Pick out each line of the data that contains the string "头顶落英簌簌".

▶ [Excerpted records]:
◇ ◇ ◇ ◇ ◇ ◇ ◇
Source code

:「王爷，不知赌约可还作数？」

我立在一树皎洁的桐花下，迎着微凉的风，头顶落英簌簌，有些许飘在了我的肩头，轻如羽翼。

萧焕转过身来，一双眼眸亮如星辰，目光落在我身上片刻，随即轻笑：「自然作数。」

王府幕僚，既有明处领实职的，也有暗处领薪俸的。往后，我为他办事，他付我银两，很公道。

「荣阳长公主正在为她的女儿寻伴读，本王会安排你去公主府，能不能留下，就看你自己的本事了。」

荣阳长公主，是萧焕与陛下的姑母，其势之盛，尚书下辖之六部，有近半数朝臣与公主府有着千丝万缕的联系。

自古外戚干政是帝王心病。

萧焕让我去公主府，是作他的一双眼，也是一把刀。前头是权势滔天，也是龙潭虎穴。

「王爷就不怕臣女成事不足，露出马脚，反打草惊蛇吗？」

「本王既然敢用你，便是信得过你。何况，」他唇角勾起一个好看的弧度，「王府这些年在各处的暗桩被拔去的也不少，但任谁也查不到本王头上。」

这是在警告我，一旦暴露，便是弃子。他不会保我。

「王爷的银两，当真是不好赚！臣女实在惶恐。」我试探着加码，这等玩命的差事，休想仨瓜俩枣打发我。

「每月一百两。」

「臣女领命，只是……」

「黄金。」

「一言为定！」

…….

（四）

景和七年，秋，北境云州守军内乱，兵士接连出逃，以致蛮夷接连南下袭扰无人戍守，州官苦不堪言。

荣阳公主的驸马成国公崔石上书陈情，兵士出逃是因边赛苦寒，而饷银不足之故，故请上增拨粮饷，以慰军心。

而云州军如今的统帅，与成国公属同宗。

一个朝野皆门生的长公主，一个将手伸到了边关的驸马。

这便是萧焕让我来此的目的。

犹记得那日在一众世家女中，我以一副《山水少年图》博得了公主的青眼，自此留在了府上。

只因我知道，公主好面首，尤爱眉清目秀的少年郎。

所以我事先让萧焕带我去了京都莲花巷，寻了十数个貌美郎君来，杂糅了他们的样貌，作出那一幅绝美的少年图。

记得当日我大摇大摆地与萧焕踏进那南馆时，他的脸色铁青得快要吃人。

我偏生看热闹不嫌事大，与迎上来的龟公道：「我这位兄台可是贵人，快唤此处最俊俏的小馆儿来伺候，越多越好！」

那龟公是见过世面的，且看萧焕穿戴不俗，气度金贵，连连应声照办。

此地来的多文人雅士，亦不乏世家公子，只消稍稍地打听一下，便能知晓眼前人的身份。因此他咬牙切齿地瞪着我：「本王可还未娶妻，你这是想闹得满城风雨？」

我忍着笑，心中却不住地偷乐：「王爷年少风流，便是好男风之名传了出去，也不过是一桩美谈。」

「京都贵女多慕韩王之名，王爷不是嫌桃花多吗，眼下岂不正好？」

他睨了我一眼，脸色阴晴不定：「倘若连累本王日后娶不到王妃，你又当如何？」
◇ ◇ ◇ ◇ ◇ ◇ ◇
▶ [Reply to the task]:
我立在一树皎洁的桐花下，迎着微凉的风，头顶落英簌簌，有些许飘在了我的肩头，轻如羽翼。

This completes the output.